Большие глаза, брови стрелочками, худоба лица, как бы летящего в пространстве, и яркие цветные (маслом или акварелью) пятна – женское лицо. Зверев рано выработал такой стереотип изображения и следовал затем ему без остановки – на потребу почитательницам, которым такими и хотелось выглядеть. Женские портреты – одна из тех статей, которыми художник зарабатывал. Все его женщины похожи друг на друга, как сестры. За исключением двух: Оксаны Асеевой, которая была самой задушевной подругой художника, и матери.
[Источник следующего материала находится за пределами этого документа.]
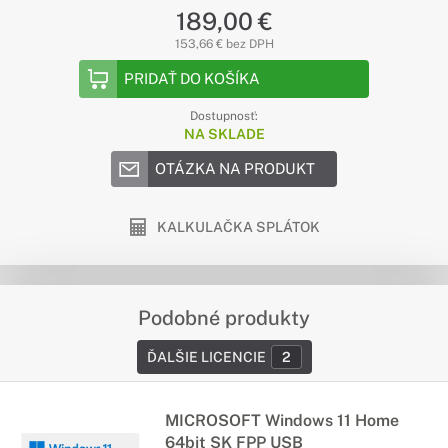
189,00 €
153,66 € bez DPH
PRIDAŤ DO KOŠÍKA
Dostupnosť:
NA SKLADE
OTÁZKA NA PRODUKT
KALKULAČKA SPLÁTOK
Podobné produkty
ĎALŠIE LICENCIE
2
MICROSOFT Windows 11 Home
64bit SK FPP USB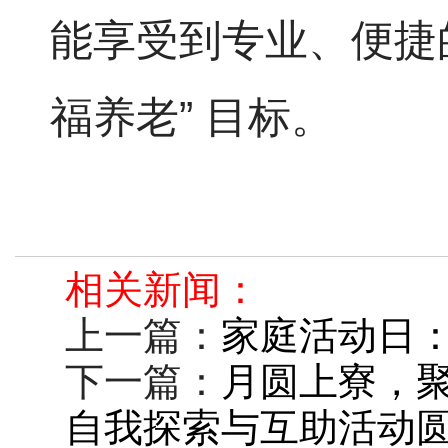
能享受到专业、便捷
福养老” 目标。
相关新闻：
上一篇：
家庭活动日：
下一篇：
月圆上寮，
自我探索与互助活动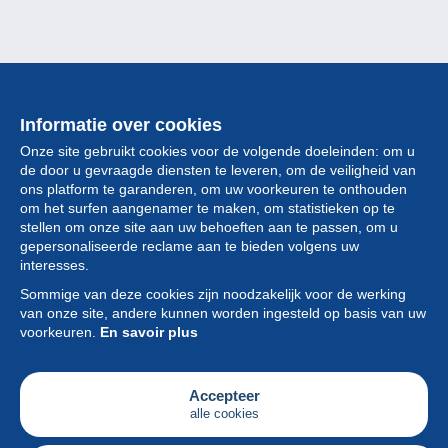
Informatie over cookies
Onze site gebruikt cookies voor de volgende doeleinden: om u
de door u gevraagde diensten te leveren, om de veiligheid van
ons platform te garanderen, om uw voorkeuren te onthouden
om het surfen aangenamer te maken, om statistieken op te
stellen om onze site aan uw behoeften aan te passen, om u
gepersonaliseerde reclame aan te bieden volgens uw
Collectie
interesses.
Sommige van deze cookies zijn noodzakelijk voor de werking
Nieuws
van onze site, andere kunnen worden ingesteld op basis van uw
voorkeuren.
En savoir plus
Functie
Vereniging
Accepteer
alle cookies
Diensten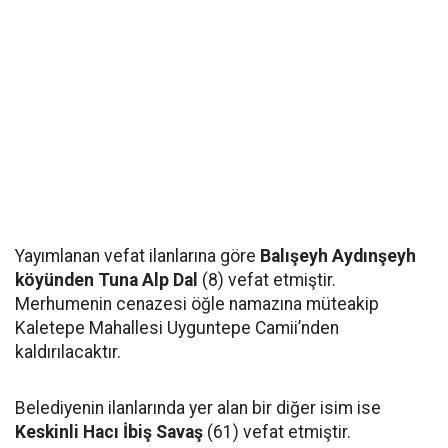
Yayımlanan vefat ilanlarına göre
Balışeyh Aydınşeyh
köyünden Tuna Alp Dal
(8) vefat etmiştir.
Merhumenin cenazesi öğle namazına müteakip
Kaletepe Mahallesi Uyguntepe Camii’nden
kaldırılacaktır.
Belediyenin ilanlarında yer alan bir diğer isim ise
Keskinli Hacı İbiş Savaş
(61) vefat etmiştir.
Гротеск – вот та стихия, в которой Зверев был королем рисунка. Мрачная брейгелевская старуха с обвисшим жировым мешком под подбородком, толстыми оттопыренными губами и (главная деталь) огромным носом с горбинкой – "Портрет матери" (пятидесятые). Здесь нет не только никакой "красивости", но даже, наоборот, все характерные черты преувеличены до уродства. В другом "Портрете матери" (конца пятидесятых – начала шестидесятых) она стирает в тазу белье – и вся фигура словно подернута рябью особой дрожи влево-вправо, которая так характерна для прачки: складки правого рукава змеятся, силуэт спины двоится, удары линий, образующих фигуру, стремительны и резки, резкий зигзаг, бегущий от силуэта, напоминает о летящих брызгах и отлично передает сам характер движения туда-сюда. Экспрессия – еще одна черта, которая так выделяет Зверева на фоне современников. Магия таланта этого юродивого влечет к себе и до сих пор.